18 Aralık 2011 Pazar

Sarı-Lacivert mi Bordo-Mavi mi?

İki takım taraftarı adına kuşkusuz bu sezonun sonucu en önemli olan maçı olacak.3 Temmuz'dan bu yana yaşanan olaylar malum.Fakat Fenerbahçe-Trabzonspor rekabeti orada başlamadı.Bu çok eskilere dayanan bir rekabetti.Ama 2 sezon önce yani 16 Mayıs 2010 günü oynanan karşılaşmada Fenerbahçe'nin şampiyonluğu kaybetmesi ve geçtiğimiz sezon yaşanan olaylar bu maçı iki takım taraftarı açısından da bir onur mücadelesi konumuna getiriyor.
Bu akşam Şükrü Saraçoğlu'nu dolduracak Fenerbahçeli taraftarların bu maça intikam gözüyle baktığını ve gergin bir maç olacağını tahmin ediyorum.Trabzonspor takımı da keza aynı duygularla oynayacaktır.Umarım kazasız,belasız ve futbol keyfiyle hatırlayacağımız bir karşılaşma olur.

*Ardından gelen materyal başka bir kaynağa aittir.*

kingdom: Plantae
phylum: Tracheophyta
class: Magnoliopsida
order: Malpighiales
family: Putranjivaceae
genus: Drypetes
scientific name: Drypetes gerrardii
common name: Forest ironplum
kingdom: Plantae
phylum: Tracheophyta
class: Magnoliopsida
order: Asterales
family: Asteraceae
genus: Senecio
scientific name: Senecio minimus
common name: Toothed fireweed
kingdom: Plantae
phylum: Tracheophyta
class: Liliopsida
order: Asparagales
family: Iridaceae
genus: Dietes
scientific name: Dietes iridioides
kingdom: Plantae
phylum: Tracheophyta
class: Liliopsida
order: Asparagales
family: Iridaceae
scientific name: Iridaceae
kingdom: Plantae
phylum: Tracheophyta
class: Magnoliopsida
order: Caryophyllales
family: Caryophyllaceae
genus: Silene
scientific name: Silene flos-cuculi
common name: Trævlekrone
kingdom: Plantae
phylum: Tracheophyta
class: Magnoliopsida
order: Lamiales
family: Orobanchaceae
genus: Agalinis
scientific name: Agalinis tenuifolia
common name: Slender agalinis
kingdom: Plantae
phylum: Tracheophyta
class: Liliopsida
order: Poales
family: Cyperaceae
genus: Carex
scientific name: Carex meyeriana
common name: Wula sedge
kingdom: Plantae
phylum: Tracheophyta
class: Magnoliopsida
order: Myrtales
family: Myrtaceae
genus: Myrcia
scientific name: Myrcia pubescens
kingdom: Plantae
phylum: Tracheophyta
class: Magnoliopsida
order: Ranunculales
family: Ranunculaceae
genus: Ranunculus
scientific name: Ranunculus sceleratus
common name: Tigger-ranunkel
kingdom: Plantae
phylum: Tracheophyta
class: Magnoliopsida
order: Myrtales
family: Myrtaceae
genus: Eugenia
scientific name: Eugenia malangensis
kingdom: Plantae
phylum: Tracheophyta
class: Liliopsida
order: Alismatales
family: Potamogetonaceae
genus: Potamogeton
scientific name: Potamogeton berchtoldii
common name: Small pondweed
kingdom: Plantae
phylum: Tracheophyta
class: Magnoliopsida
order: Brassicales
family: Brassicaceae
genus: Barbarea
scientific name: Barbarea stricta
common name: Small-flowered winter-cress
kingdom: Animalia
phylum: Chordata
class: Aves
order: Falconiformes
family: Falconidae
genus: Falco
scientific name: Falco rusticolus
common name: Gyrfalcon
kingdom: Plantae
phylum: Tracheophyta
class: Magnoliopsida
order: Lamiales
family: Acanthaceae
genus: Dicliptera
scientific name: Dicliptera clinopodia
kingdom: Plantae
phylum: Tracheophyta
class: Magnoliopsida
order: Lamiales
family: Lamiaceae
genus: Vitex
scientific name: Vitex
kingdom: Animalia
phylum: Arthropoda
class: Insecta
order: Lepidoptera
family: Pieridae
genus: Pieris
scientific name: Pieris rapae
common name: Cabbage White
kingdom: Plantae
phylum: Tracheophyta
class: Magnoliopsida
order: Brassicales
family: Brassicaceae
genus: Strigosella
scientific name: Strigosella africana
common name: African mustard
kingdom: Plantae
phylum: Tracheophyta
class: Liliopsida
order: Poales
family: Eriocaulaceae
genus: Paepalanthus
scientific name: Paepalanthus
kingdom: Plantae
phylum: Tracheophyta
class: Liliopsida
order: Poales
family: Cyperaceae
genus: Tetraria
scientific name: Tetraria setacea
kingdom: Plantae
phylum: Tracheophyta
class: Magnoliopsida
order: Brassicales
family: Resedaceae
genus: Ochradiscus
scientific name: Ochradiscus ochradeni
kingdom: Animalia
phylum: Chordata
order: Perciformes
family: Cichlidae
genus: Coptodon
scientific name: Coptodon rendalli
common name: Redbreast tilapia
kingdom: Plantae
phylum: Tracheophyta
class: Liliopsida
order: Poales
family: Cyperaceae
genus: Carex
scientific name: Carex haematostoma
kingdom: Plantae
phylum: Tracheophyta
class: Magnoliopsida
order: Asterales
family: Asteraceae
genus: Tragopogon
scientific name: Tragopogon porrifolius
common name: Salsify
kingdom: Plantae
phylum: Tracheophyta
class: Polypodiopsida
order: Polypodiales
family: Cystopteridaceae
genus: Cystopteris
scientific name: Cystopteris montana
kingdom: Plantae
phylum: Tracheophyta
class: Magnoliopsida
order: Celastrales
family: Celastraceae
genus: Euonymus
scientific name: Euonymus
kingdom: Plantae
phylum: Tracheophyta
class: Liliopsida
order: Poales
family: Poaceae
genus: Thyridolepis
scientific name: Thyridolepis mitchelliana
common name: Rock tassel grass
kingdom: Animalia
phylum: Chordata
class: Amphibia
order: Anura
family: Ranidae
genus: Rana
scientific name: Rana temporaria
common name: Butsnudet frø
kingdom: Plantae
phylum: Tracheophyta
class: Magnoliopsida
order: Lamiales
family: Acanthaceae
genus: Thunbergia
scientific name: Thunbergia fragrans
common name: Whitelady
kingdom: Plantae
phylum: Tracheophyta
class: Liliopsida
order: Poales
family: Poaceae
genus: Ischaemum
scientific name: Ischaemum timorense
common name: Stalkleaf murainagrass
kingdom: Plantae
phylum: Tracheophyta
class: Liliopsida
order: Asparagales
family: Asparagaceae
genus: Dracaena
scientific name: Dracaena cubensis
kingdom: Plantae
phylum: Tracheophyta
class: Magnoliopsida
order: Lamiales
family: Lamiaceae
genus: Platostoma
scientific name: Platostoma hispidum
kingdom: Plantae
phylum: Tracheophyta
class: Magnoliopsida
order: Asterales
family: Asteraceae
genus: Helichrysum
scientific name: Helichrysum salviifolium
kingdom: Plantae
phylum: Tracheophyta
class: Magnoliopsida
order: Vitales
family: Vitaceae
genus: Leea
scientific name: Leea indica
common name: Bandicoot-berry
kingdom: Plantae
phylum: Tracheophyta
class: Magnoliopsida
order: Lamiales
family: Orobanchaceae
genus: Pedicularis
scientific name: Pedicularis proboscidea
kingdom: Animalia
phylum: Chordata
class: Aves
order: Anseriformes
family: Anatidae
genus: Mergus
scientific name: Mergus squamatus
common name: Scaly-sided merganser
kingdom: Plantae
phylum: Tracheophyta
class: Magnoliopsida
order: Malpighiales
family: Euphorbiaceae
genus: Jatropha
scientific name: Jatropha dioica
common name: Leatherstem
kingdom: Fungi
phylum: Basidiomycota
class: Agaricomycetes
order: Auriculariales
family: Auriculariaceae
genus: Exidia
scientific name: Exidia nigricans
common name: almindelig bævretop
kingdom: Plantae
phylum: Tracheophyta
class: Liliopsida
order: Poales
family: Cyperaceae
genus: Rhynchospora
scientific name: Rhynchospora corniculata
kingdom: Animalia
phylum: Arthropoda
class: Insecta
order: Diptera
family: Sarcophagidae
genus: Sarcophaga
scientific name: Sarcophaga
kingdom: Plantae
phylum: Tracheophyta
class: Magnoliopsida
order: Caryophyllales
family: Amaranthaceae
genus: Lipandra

İki takımın teknik direktörleri gözünden baktığımız zaman bu maç çok farklı bir anlam kazanıyor.Çünkü geçmişte bu iki takım arasındaki rekabetin baş rollerini oynamış iki efsane bugün sahada olacak.
Aykut hoca tarafından baktığımızda 1996 yılında Trabzon'da oynanan maç onun adına unutulmaz olabilir.1-0 geriye düşen Fenerbahçe, ikinci yarıda Oğuz Çetin'in frikik ve Aykut Kocaman'ın golüyle 2-1 kazanıp şampiyonluğu neredeyse garantilemişti.Şenol hoca ise 2 sezon önce Fenerbahçe'ye hem Türkiye Kupası'nda hem ligde çelme takıp onları iki kupadan da etmişti.Bu durum Fenerbahçe taraftarını ne kadar üzdüyse, Trabzonspor taraftarını da o derece sevindirmiştir.
Bunlar maçların notları ama ne söylersek söyleyelim asıl olan sahadaki oyundur.Meşin yuvarlak bu akşam Sarı-Lacivert mi yoksa Bordo-Mavi mi olacak?